Can small modular reactors (SMRs) reignite growth in the nuclear industry, by halving capex to $3,000-4,000/kW, thus reducing levelized costs of zero-carbon electricity to 8-10 c/kWh? This 18-page report presents five considerations around nuclear SMR costs, to help understand the risks of persistently high capex requirements. We still see gas and solar dominating future load growth.
After 24-years in the wilderness, the British rock band, Pulp, released a new album in 2025, which suddenly rocketed to #1 in the UK charts. In one song, entitled Grown Ups, a pub discussion is recalled, where a friend “said he’d moved near the motorway, because it was good for commuting. And I laughed in his face because I thought he was joking. But then I looked in his eyes, and I saw, he was not joking. He was trying. Trying so hard to act like a grown-up”. This somewhat reminds us of the nuclear industry in 2025, for reasons on pages 2-3 of this report.
To emerge from its own quasi-wilderness, and rocket to #1 in powering AI data-centers (!), the nuclear industry particularly needs to improve its capex costs. The capex costs of nuclear projects are discussed, on a top-down basis, a bottom-up basis, and with a review of past projects on pages 4-5.
Small modular nuclear reactors (SMRs) aim to avoid the very high capex costs of on-site labor, when constructing nuclear power plants, by simplifying and modularizing key components, so that they can be built with more of a factory approach. We are currently tracking 35 next-gen nuclear companies. But there are five considerations for de-risking their capex ambitions.
(1) Smaller components cost more. We tabulate the costs of different types of nuclear-relevant equipment and how cost varies with unit sizing, on pages 6-7.
(2) Smaller reactors use more materials, equipment and possibly even more labor per MW of output, according to some studies, reviewed on pages 8-9.

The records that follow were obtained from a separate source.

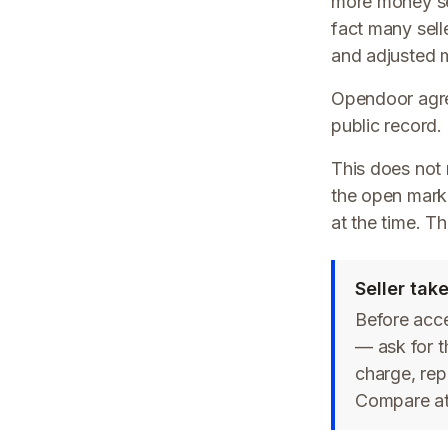
more money sel
fact many sell
and adjusted m
Opendoor agree
public record.
This does not
the open marke
at the time. T
Seller ta
Before acc
— ask for t
charge, rep
Compare at 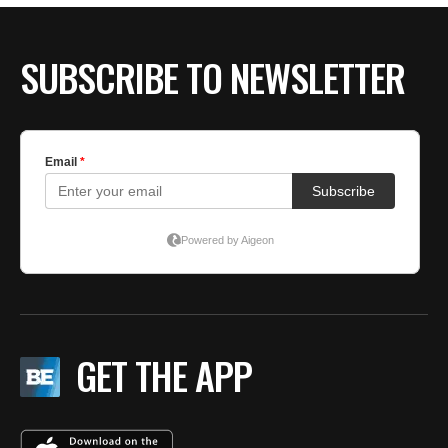
SUBSCRIBE TO NEWSLETTER
GET THE APP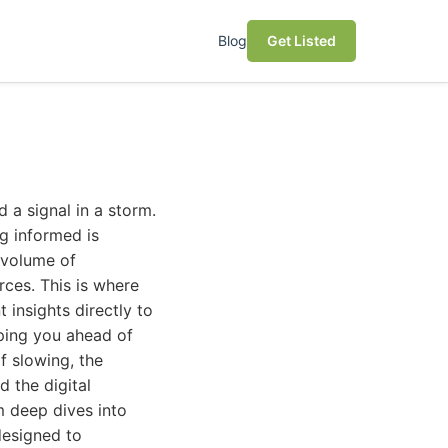
Blog
Get Listed
 a signal in a storm.
ng informed is
 volume of
ces. This is where
t insights directly to
eping you ahead of
f slowing, the
d the digital
m deep dives into
designed to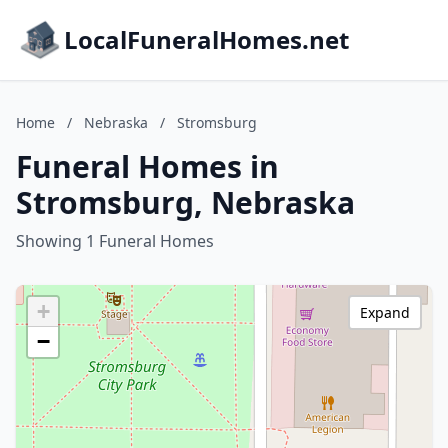
LocalFuneralHomes.net
Home
/
Nebraska
/
Stromsburg
Funeral Homes in
Stromsburg, Nebraska
Showing 1 Funeral Homes
+
Expand
−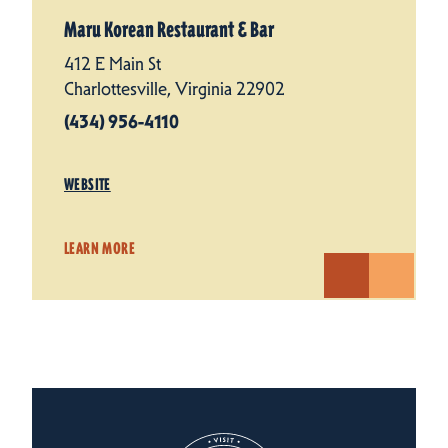
Maru Korean Restaurant & Bar
412 E Main St
Charlottesville, Virginia 22902
(434) 956-4110
WEBSITE
LEARN MORE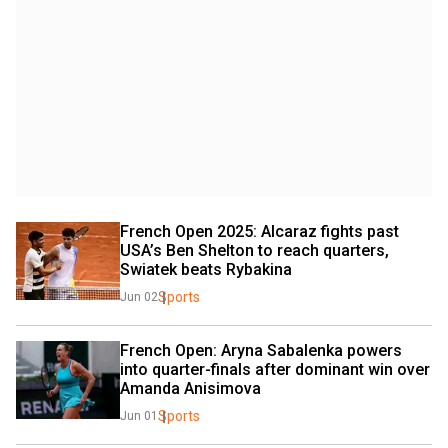
French Open 2025: Alcaraz fights past 
USA’s Ben Shelton to reach quarters, 
Swiatek beats Rybakina
Sports
Jun 02
French Open: Aryna Sabalenka powers 
into quarter-finals after dominant win over 
Amanda Anisimova
Sports
Jun 01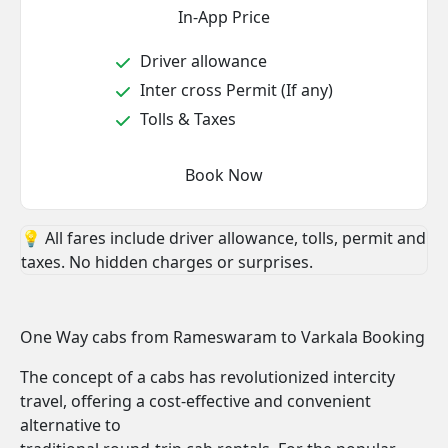
In-App Price
Driver allowance
Inter cross Permit (If any)
Tolls & Taxes
Book Now
💡 All fares include driver allowance, tolls, permit and
taxes. No hidden charges or surprises.
One Way cabs from Rameswaram to Varkala Booking
The concept of a cabs has revolutionized intercity
travel, offering a cost-effective and convenient
alternative to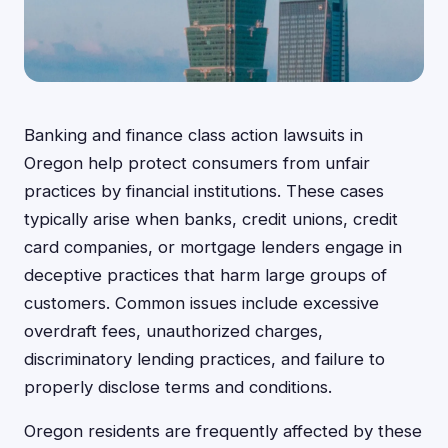
Banking and finance class action lawsuits in
Oregon help protect consumers from unfair
practices by financial institutions. These cases
typically arise when banks, credit unions, credit
card companies, or mortgage lenders engage in
deceptive practices that harm large groups of
customers. Common issues include excessive
overdraft fees, unauthorized charges,
discriminatory lending practices, and failure to
properly disclose terms and conditions.
Oregon residents are frequently affected by these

(3) Safety requirements of nuclear reactors will always be more stringent than for other forms of power generation. We reviewed the 55 General Design Criteria from the US Nuclear Regulatory Commission to quantify where SMRs could save costs versus large PWRs/BWRs (80% of these safety standards are basically non-issues for gas, and 95% are non-issues for solar). See pages 10-14.
(4) Learning curve effects will therefore be needed, but what rate of learning is realistic? And how would this compare with the learning rates in new energies more broadly? (pages 15-16).
(5) Operational and reliability factors may also need to adapt, in order for SMRs to power AI data centers, compete with high-availability gas generation, or be deployed in densely populated areas (pages 17-18).
Our outlook for nuclear SMRs has somewhat shifted based on this analysis, including for de-risking our nuclear growth forecasts. Specific SMR concepts, that are discussed in particular, include those from NuScale, Oklo and Holtec.